[start EXTRACT]

Its not that hard to do, at the end of the base install it prompts you to
run tasksel and you select x-windows-system, and desktop-environment.
After hearing all the negativity about this process, I did it, and couldn't
figure out what all the fuss was about.
You have to manually select what sort of video card, most people can tell
what nv mga or ati mean.
I think what we are getting from steve is gossip and hearsay, an excursion
into hyperbole, not the words of actual experience.

Heres a great article to guide you through a first Debian install
http://tinyplanet.ca/projects/debian/



> Agreed absolutely once you get it on and everything is running it's pure
> magic.....but they REALLY need to ditch that install. Happily, a new and
> better installer is in beta....
>
> > If its a desktop system, try knoppix, its debian based and much more
> > user friendly than normal debian. Its primarily cd based so you can try
> > it out without affecting your hard drive. There are other debian based
> > distros that are also more friendly on the desktop than raw debian.

[end EXTRACT]
[start DATA SHOWN]

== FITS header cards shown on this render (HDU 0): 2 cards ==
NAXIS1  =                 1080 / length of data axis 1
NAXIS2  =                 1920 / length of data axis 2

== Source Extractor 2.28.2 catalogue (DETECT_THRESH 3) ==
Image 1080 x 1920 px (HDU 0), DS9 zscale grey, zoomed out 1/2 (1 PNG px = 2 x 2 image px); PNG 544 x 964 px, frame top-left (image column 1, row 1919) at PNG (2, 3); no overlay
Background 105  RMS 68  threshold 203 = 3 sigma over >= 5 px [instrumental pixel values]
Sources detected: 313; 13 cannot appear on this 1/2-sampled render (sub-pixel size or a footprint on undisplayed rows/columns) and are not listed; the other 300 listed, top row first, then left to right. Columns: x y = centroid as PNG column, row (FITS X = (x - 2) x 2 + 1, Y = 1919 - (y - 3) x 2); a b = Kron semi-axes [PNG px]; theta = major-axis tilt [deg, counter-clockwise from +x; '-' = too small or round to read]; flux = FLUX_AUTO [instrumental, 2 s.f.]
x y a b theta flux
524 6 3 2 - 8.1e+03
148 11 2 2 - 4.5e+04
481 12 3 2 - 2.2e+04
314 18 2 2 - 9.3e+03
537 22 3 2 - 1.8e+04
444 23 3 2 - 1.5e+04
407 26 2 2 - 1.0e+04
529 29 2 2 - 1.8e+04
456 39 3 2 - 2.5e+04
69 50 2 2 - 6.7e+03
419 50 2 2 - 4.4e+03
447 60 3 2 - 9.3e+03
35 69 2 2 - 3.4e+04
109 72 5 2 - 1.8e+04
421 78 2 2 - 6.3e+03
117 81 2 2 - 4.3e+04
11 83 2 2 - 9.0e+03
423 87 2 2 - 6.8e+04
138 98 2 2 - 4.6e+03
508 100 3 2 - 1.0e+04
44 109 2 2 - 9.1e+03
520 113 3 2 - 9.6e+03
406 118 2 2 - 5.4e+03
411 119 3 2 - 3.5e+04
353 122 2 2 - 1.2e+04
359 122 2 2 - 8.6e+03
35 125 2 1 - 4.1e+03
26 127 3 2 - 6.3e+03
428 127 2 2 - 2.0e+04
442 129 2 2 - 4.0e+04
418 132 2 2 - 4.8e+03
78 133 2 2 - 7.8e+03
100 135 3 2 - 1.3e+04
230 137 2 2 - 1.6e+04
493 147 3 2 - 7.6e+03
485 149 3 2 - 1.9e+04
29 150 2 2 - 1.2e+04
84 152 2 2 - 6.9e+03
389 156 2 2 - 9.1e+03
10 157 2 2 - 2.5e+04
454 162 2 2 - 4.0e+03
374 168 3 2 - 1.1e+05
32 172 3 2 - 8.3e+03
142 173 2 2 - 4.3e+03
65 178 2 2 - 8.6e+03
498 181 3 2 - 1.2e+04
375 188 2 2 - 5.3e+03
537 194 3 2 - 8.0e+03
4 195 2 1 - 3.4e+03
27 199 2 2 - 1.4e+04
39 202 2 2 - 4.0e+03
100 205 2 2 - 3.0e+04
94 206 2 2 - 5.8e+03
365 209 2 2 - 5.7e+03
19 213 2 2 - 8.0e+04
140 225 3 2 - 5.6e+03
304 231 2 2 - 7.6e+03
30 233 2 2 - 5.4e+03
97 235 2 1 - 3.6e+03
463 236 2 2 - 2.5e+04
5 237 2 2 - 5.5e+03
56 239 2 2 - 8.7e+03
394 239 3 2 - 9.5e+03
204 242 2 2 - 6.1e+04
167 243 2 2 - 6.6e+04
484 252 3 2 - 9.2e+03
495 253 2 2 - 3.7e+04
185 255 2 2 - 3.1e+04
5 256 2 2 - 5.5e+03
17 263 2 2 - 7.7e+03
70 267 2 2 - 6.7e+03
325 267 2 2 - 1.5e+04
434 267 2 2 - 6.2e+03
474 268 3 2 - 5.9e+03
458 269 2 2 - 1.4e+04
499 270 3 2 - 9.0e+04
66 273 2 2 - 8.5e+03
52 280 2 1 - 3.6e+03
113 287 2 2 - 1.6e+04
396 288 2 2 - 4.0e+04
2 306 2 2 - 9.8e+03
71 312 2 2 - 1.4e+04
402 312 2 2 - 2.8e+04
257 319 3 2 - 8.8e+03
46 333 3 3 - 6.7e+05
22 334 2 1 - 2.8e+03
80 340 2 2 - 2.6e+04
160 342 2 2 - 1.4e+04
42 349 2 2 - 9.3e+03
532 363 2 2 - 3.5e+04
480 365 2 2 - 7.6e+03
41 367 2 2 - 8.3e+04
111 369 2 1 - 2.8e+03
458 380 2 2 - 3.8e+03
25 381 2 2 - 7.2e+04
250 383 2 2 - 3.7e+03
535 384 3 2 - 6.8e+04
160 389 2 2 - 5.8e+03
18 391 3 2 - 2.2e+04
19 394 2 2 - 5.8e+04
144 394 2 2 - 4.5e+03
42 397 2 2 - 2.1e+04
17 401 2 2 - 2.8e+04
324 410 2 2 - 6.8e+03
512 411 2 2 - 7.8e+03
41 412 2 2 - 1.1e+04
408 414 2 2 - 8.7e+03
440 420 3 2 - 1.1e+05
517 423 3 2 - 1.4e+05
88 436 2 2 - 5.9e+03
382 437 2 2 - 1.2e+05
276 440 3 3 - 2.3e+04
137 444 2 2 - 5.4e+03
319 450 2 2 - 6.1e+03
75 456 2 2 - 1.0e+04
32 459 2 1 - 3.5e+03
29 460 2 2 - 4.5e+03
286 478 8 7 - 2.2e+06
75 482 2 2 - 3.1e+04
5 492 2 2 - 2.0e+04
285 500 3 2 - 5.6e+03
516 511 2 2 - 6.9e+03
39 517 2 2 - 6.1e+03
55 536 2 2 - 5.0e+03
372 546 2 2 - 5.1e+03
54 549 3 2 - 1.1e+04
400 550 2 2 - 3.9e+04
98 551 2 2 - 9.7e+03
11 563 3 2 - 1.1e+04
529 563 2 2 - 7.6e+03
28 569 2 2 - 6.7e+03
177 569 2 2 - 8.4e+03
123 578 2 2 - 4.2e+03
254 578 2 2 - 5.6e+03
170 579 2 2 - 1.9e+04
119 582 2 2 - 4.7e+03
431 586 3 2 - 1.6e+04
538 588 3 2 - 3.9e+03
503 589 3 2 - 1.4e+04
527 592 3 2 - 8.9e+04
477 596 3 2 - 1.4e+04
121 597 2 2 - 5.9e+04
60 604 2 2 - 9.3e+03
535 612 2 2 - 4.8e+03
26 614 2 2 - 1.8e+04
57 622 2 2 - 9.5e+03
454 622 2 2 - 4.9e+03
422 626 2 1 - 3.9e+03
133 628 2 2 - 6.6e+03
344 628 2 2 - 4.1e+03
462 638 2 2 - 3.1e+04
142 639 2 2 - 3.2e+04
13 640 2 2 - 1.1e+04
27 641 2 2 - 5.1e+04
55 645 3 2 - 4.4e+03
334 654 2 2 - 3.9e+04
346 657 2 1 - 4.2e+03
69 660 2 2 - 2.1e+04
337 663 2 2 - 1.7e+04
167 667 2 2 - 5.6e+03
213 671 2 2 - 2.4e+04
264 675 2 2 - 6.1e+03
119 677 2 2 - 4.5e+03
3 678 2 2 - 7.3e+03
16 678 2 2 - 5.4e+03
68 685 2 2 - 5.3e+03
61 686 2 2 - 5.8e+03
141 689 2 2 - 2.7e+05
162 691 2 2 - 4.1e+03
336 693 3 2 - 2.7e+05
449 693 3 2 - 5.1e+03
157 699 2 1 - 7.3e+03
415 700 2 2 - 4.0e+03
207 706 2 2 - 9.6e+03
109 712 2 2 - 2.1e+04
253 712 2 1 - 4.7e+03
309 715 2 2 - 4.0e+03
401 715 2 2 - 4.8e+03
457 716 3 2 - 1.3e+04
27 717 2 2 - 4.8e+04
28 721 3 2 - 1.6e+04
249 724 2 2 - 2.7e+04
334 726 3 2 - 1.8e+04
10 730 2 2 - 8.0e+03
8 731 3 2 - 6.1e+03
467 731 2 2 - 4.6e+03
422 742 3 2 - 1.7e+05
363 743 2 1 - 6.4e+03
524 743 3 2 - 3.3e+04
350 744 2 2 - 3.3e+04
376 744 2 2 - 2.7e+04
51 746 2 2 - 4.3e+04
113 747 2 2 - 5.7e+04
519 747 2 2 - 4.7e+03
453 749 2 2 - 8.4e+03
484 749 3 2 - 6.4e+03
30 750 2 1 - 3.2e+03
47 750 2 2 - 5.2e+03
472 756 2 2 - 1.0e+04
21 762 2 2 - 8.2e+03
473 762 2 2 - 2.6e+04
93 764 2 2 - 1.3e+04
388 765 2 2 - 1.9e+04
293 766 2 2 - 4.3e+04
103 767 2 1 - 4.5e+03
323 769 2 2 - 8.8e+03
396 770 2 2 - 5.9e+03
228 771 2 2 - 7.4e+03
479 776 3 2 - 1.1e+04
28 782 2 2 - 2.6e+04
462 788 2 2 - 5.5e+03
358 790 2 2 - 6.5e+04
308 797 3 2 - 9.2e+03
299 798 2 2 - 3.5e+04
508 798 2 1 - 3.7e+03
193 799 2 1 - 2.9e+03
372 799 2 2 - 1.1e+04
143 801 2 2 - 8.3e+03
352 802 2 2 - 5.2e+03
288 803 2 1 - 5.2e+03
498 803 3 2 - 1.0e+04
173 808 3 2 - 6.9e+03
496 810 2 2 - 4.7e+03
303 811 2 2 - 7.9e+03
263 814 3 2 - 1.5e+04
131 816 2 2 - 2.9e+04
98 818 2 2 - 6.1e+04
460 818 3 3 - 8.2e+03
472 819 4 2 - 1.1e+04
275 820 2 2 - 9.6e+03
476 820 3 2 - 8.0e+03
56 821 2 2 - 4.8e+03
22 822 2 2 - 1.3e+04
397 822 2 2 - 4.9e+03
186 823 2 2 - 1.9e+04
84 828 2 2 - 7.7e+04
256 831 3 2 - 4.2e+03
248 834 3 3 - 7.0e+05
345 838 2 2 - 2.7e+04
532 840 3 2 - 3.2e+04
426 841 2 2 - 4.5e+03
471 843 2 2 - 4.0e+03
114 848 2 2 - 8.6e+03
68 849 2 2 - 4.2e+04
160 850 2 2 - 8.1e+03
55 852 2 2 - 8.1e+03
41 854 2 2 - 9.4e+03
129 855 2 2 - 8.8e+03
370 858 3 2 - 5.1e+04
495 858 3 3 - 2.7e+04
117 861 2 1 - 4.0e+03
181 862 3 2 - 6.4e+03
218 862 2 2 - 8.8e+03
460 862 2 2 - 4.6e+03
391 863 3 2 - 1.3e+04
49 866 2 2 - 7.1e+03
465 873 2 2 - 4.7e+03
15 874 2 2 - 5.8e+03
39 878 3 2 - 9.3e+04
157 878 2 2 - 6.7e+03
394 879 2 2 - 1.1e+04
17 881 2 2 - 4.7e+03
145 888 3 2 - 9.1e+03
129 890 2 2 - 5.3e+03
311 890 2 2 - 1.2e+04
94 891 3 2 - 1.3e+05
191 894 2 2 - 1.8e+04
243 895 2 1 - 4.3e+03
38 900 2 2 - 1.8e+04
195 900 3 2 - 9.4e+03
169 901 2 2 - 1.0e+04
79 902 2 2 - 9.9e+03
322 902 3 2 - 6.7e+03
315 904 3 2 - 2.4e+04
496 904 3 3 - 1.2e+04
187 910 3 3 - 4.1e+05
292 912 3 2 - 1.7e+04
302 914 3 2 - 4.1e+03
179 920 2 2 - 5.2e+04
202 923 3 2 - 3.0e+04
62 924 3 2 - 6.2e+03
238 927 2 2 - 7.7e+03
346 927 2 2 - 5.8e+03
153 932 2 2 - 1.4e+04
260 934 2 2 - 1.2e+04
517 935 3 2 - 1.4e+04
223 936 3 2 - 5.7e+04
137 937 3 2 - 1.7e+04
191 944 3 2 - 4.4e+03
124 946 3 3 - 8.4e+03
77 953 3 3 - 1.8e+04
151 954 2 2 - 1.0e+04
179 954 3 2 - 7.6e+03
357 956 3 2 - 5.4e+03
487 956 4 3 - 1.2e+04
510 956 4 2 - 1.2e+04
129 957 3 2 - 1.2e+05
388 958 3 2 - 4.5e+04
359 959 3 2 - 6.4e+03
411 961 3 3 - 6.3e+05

[end DATA SHOWN]

** GOALS **
- 1) Based on the Debian install post above, why can Knoppix be tried without affecting the hard drive? Answer in one to three sentences.
- 2) Please reproduce the section of the Debian install post that opens with the words containing "After hearing all" and closes with "or ati mean.".

** RESPONSES TO THE EXERCISE **
- 1) Knoppix is primarily CD based, so you can try it out without affecting your hard drive.

- 2)
After hearing all the negativity about this process, I did it, and couldn't
figure out what all the fuss was about.
You have to manually select what sort of video card, most people can tell
what nv mga or ati mean.